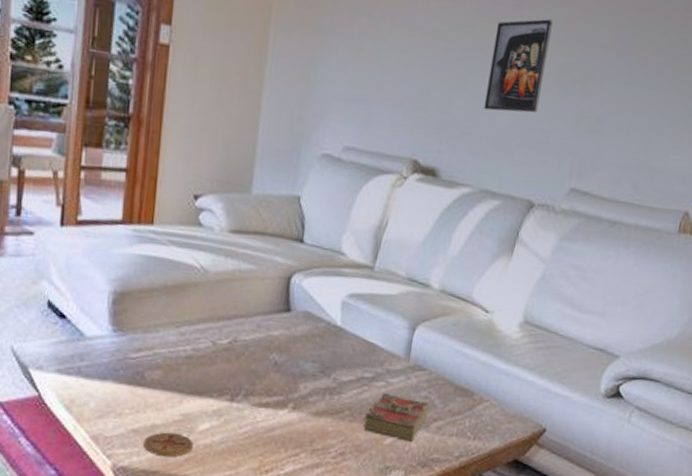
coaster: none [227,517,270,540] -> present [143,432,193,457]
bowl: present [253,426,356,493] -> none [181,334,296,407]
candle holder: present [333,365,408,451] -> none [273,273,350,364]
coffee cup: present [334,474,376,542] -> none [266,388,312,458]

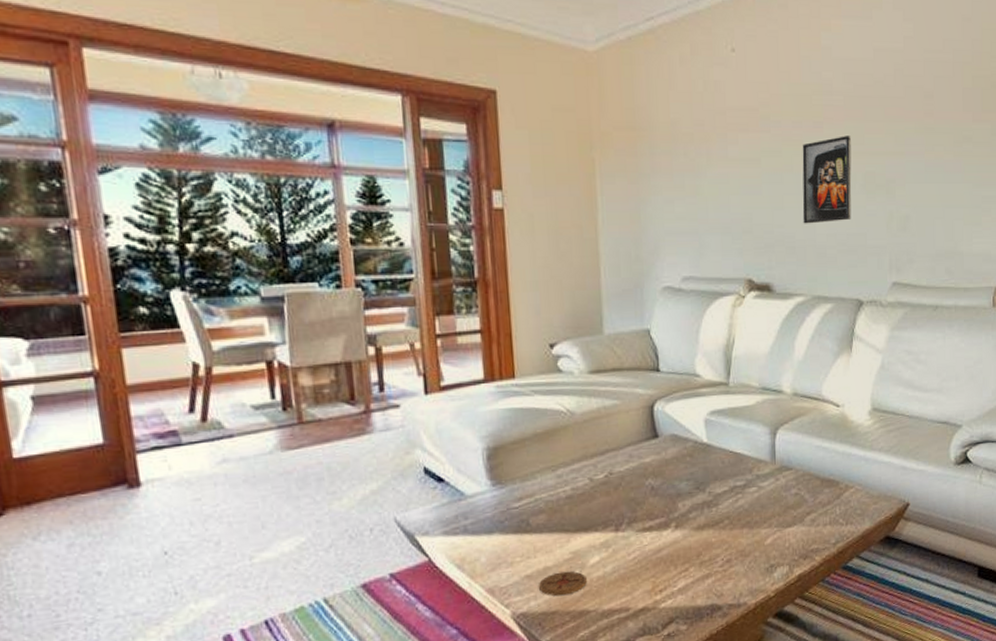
book: present [363,392,429,443] -> none [743,496,801,539]

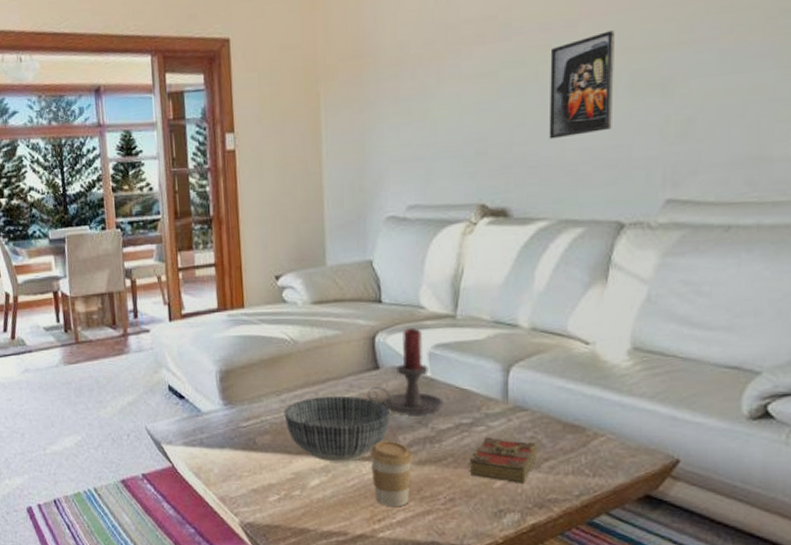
coaster: present [539,571,587,597] -> none [264,490,307,512]
bowl: none [560,466,671,536] -> present [284,395,391,462]
candle holder: none [646,395,720,482] -> present [366,328,444,415]
coffee cup: none [650,509,693,576] -> present [370,441,414,507]
book: none [743,496,801,539] -> present [469,436,538,485]

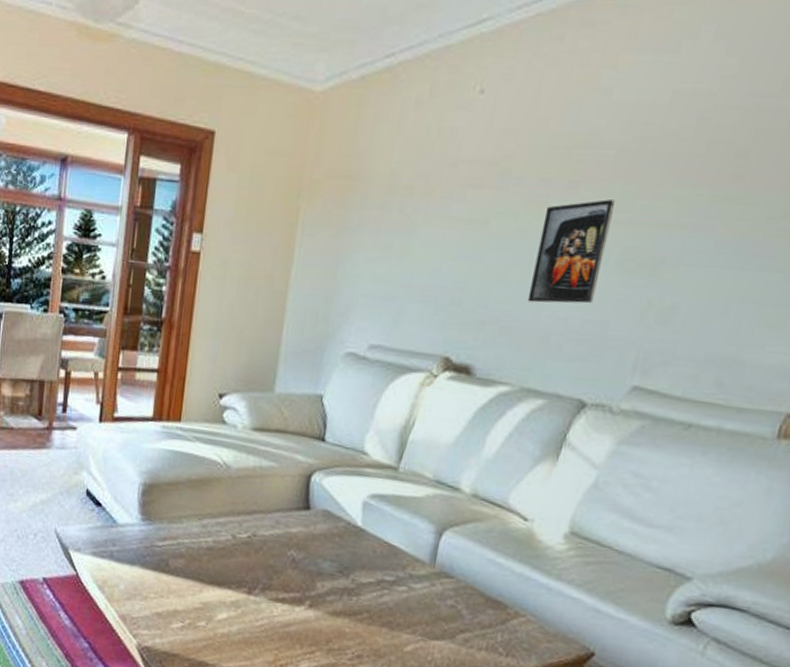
bowl: present [284,395,391,462] -> none [202,528,314,600]
candle holder: present [366,328,444,415] -> none [291,472,370,565]
coffee cup: present [370,441,414,507] -> none [282,584,329,655]
book: present [469,436,538,485] -> none [382,597,456,653]

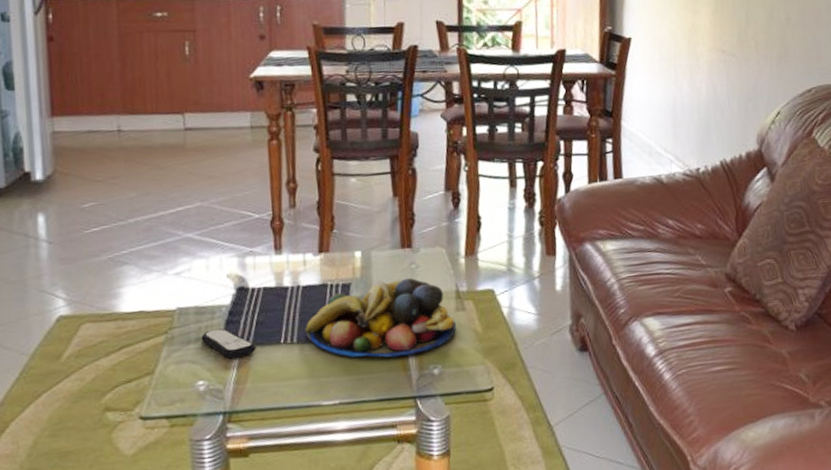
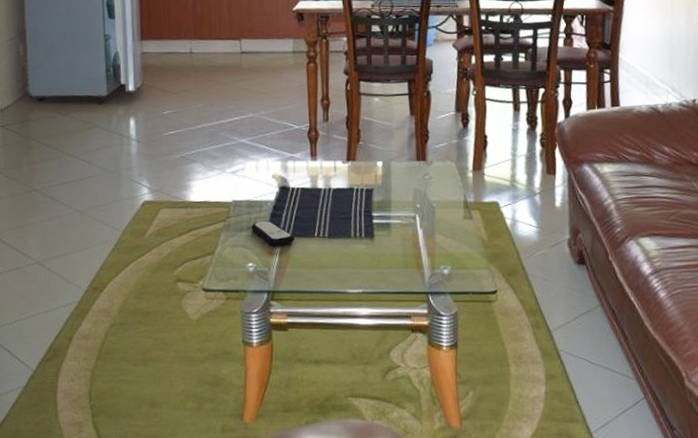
fruit bowl: present [305,278,457,358] -> none [335,187,465,256]

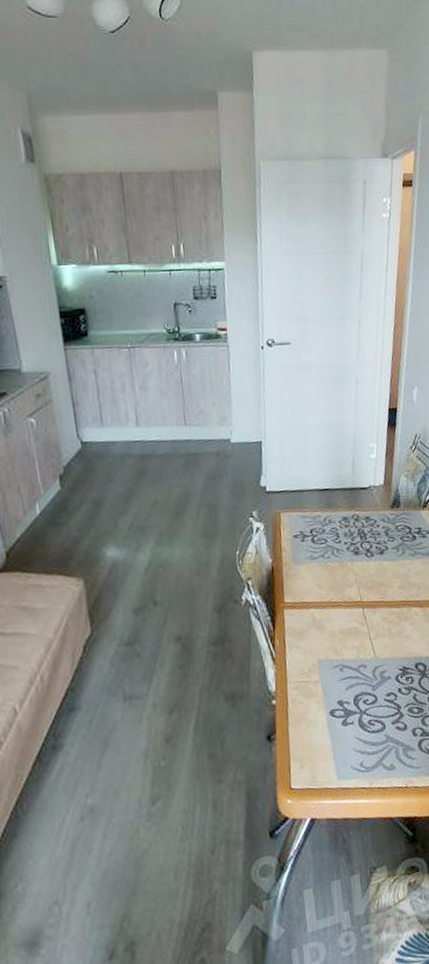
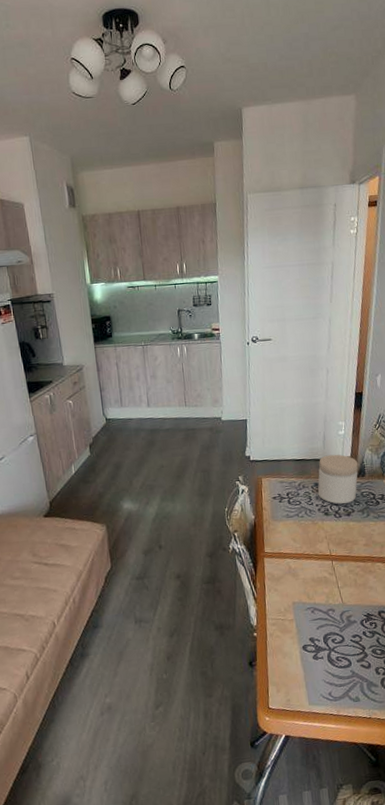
jar: none [346,481,393,541] -> present [317,454,358,504]

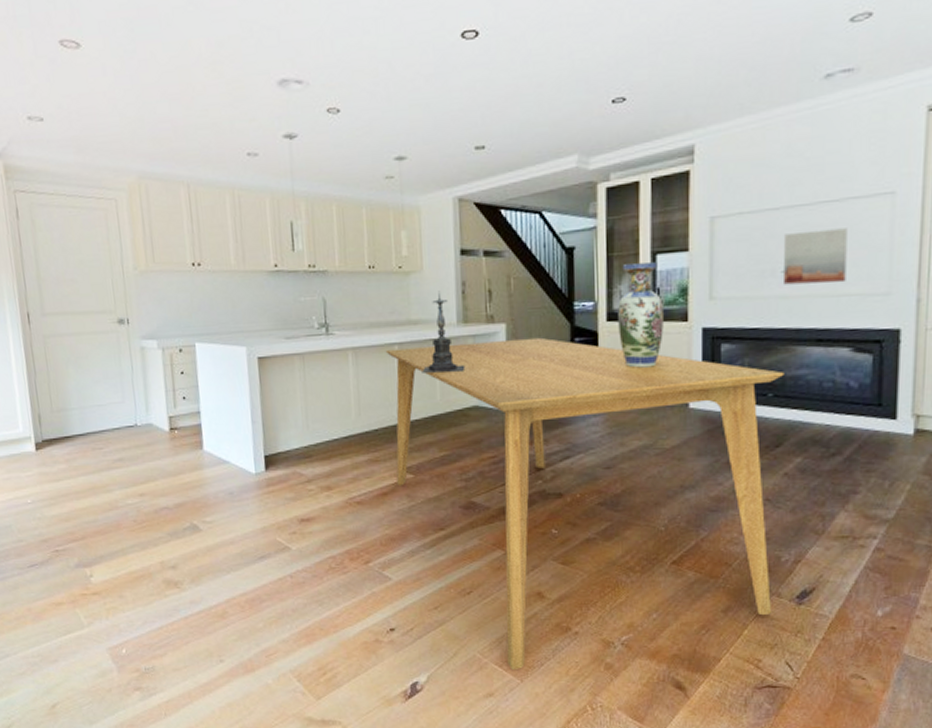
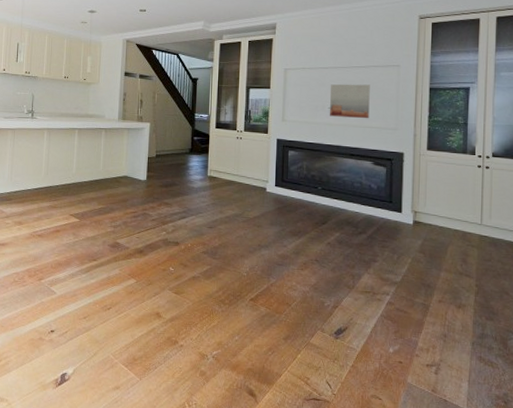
dining table: present [385,337,784,671] -> none [68,132,329,371]
candle holder: present [422,290,466,373] -> none [92,97,121,153]
vase: present [618,262,663,368] -> none [223,93,252,162]

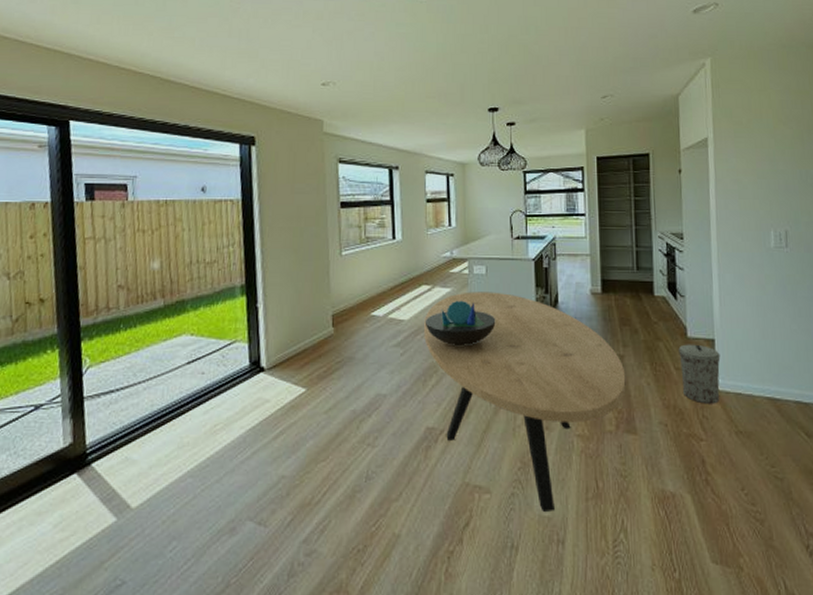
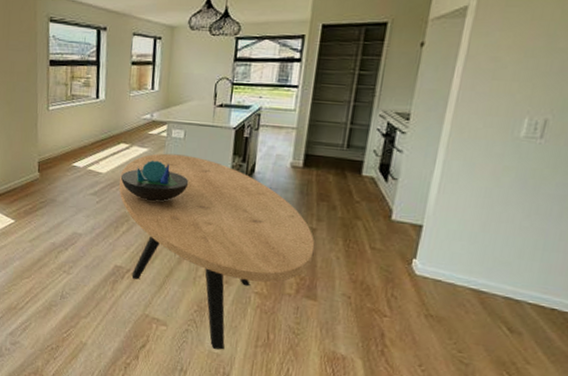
trash can: present [678,344,721,404] -> none [374,226,426,286]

#### [Task objective]
Print exactly the lines from the line with "candle holder: present [422,290,466,373]" through the end of the data, both ends included, and print no pictures.

#### [Solution to the problem]
candle holder: present [422,290,466,373] -> none [92,97,121,153]
vase: present [618,262,663,368] -> none [223,93,252,162]

trash can: present [678,344,721,404] -> none [374,226,426,286]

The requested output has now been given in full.